President Obama's short-sighted decision to delay deportation relief for undocumented immigrants has rightly sparked outrage and indignation. Ultimately, the fallout from this latest broken promise will only strengthen our determination and expectations for broad and inclusive deportation relief.
Immigrants are a vital force in the economic, civic, and cultural fabric of communities across the country. Consider the example of California, where undocumented immigrants make up nearly one in ten workers and contribute $130 billion to our Gross Domestic Product.
These are among the top findings from a new report - "Looking Forward: Immigrant Contributions to the Golden State" - that the California Immigrant Policy Center released last week in conjunction with researchers at USC's Center for the Study of Immigrant Integration.

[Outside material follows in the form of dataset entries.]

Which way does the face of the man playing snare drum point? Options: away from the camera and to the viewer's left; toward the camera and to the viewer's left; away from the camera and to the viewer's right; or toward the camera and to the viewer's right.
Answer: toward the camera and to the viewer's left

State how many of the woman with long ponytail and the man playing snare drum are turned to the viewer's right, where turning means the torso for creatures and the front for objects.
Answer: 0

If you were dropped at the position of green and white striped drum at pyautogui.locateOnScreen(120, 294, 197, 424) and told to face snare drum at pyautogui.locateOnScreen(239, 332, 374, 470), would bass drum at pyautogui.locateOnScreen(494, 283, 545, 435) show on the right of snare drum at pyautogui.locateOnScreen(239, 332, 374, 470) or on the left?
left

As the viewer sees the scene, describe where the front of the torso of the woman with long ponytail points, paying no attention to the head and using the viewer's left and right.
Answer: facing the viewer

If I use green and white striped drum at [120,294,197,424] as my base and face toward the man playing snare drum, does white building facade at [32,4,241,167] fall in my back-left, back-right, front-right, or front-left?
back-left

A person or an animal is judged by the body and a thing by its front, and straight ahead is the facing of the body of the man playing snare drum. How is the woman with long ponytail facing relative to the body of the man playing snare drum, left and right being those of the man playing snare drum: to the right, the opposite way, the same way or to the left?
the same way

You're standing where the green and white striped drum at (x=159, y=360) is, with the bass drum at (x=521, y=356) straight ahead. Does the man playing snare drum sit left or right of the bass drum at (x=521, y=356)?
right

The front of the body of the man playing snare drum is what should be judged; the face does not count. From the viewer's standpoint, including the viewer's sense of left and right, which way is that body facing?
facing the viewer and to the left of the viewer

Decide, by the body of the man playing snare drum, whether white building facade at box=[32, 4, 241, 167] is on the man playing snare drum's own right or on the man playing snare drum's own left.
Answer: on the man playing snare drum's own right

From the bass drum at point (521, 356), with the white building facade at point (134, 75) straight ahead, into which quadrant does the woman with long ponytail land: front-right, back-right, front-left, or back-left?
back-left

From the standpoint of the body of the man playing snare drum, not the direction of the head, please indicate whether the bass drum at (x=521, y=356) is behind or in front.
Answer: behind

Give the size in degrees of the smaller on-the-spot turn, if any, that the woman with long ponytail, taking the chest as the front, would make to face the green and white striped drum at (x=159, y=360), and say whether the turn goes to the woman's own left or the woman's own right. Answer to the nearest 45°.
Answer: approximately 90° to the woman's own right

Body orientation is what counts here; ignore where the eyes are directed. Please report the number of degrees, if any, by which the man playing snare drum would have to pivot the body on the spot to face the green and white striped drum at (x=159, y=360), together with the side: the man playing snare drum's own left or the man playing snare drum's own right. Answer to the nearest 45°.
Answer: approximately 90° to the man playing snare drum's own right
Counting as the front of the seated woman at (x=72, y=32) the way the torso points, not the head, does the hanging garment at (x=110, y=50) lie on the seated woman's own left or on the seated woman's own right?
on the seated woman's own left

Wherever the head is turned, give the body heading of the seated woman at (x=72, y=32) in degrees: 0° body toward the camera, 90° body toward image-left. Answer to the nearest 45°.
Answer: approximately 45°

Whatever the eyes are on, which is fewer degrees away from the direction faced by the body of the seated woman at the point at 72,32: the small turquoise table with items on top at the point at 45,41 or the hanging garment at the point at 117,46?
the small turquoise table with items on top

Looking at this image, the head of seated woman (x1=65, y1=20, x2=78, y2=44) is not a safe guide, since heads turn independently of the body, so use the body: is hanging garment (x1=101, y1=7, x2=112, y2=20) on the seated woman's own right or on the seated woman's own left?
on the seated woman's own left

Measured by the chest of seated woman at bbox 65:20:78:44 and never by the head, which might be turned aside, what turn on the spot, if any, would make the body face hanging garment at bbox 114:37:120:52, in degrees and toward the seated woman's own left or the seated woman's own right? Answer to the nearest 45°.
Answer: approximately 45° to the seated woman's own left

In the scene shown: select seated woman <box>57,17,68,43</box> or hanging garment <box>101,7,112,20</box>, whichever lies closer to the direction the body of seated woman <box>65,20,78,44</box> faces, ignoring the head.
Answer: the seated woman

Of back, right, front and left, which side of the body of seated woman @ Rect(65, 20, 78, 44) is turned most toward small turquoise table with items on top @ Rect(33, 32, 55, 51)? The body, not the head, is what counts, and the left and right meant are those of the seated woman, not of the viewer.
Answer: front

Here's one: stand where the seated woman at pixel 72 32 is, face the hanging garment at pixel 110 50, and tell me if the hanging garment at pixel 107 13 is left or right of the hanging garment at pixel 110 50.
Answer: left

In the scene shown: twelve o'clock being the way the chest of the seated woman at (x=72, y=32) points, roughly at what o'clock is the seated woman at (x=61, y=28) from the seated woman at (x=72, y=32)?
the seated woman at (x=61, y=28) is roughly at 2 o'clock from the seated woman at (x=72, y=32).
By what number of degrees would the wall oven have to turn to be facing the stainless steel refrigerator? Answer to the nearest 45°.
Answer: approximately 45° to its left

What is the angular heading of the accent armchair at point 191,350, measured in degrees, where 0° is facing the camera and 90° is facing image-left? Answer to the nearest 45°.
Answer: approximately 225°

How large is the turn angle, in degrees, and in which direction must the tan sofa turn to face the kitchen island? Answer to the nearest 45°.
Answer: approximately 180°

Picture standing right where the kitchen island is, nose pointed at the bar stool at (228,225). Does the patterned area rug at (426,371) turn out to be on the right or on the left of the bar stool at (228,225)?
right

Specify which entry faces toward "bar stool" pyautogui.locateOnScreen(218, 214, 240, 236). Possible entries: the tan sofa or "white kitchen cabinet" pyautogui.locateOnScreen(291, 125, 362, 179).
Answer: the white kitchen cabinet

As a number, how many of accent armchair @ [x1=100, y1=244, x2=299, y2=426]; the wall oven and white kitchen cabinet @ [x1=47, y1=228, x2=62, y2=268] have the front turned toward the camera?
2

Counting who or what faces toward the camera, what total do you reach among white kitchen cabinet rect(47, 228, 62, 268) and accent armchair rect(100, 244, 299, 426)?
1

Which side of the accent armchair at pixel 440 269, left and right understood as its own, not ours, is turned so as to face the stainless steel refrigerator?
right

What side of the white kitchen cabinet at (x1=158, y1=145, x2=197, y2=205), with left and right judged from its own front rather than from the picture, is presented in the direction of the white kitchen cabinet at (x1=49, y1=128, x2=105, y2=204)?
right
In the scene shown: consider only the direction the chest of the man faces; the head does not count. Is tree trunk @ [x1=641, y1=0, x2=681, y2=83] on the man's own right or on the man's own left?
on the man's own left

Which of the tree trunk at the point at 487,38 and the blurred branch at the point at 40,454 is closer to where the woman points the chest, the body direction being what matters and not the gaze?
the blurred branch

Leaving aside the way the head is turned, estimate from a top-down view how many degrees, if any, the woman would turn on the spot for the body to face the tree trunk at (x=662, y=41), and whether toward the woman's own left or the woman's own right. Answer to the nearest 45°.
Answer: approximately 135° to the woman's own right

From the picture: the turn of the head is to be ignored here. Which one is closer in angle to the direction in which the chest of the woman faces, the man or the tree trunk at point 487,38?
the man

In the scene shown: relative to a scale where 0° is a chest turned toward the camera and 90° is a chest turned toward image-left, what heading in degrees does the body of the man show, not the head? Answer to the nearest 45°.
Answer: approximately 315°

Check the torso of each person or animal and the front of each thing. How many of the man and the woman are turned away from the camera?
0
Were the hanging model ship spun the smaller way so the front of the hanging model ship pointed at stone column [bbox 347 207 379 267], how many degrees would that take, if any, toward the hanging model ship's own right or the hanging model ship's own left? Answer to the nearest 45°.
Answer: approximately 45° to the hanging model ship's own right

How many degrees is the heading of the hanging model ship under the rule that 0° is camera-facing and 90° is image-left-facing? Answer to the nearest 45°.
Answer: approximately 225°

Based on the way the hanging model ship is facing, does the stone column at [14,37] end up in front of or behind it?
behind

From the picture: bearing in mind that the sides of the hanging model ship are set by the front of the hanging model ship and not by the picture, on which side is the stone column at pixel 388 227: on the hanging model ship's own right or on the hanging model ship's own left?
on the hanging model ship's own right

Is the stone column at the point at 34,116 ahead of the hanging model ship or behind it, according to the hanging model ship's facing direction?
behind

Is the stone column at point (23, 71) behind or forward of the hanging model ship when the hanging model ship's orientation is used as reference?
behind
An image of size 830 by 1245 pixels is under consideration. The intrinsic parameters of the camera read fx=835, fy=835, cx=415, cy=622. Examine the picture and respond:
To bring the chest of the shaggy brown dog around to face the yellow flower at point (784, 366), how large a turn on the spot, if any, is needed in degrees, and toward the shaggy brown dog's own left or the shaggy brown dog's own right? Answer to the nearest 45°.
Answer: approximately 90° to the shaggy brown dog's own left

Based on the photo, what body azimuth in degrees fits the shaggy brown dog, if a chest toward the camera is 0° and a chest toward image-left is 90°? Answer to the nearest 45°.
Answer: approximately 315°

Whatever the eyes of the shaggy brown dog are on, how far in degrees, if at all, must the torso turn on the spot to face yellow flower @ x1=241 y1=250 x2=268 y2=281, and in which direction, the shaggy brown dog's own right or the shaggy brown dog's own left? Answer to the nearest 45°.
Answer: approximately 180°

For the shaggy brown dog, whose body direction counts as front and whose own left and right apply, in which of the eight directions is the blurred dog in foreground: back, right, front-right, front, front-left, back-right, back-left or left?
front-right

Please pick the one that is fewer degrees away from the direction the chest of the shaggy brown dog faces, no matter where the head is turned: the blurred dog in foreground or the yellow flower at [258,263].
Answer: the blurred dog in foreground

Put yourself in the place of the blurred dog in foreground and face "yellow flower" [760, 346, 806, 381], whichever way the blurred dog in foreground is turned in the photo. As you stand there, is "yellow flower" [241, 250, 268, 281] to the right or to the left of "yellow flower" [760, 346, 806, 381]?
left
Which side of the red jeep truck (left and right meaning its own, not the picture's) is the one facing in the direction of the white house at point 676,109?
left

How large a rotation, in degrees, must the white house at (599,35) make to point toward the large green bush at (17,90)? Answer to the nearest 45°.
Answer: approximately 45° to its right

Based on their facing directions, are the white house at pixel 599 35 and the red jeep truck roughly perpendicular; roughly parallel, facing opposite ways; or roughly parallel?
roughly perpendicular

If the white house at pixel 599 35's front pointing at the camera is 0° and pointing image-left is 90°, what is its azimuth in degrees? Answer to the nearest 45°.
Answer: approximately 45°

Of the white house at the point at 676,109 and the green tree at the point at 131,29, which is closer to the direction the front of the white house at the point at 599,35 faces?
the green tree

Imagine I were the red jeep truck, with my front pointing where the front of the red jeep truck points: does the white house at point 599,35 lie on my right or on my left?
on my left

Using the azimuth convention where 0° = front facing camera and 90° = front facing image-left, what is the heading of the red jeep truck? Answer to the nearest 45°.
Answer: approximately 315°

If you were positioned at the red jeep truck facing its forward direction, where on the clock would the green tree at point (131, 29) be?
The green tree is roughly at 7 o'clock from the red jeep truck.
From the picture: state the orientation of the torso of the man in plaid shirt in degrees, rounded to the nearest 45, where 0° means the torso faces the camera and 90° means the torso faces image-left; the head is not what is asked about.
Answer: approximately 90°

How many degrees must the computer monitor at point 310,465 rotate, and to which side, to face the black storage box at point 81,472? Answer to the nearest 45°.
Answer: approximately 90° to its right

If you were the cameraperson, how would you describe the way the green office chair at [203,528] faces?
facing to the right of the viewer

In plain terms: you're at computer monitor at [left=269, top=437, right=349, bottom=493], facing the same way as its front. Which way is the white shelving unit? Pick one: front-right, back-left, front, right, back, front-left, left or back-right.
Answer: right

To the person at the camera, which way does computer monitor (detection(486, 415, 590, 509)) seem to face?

An amount as enormous as $130 billon can be hard to fathom. A CBS news anchor in Bakersfield, California called it a "staggering statistic."
In fact, it's more than the entire Gross Domestic Product (GDP) of the state of Nevada. And more than AT&T's total earnings last year.
And most importantly, behind this number are 2.6 million Californians, each with their own story. People like Etelvina Lopez of Mujeres Unidas y Activas, a leader in the domestic worker and immigrant rights' movements.
Etelvina is one of hundreds of thousands of workers who are intermittently employed. In fact, there are over 117,500 undocumented workers in California who work 13 weeks or less in the year, and another 26,000 were laid off. All told, these folks have a total earned income of more than $800 million, the positive impact of which reverberates throughout our economy.
But many immigrant workers lack basic civil rights protections and live with the daily threat of family separation and deportation.
"We take care of children and families, and it's not fair that our families are at risk of being separated," Etelvina said on Wednesday as we unveiled the contributions report on a conference call.
Across the nation, the Obama administration's relentless deportation machinery has separated two million people from their loved ones.
Here in California, we've taken important strides to enact policies that limit deportations and advance the inclusion of immigrant residents, and more measures are on the horizon. But this progress stands in stark contrast to the harsh and punitive measures that have long emanated from Washington, DC.
It's past time for the White House to follow California's lead and enact broad, inclusive relief. And as the President weighs the options, he should meet with undocumented immigrant leaders directly. And he should take Etelvina Lopez's words to heart: "President Obama should include everyone" in relief.
Expanding "deferred action" to all of California's 2.6 million undocumented residents - and to undocumented immigrants across the nation - is a common-sense step well within the Executive Branch's authority.
After two million deportations, countless arbitrary detentions, and widespread abuses, bringing relief to all undocumented people would be the least the President could do to recognize and honor immigrant workers' contributions.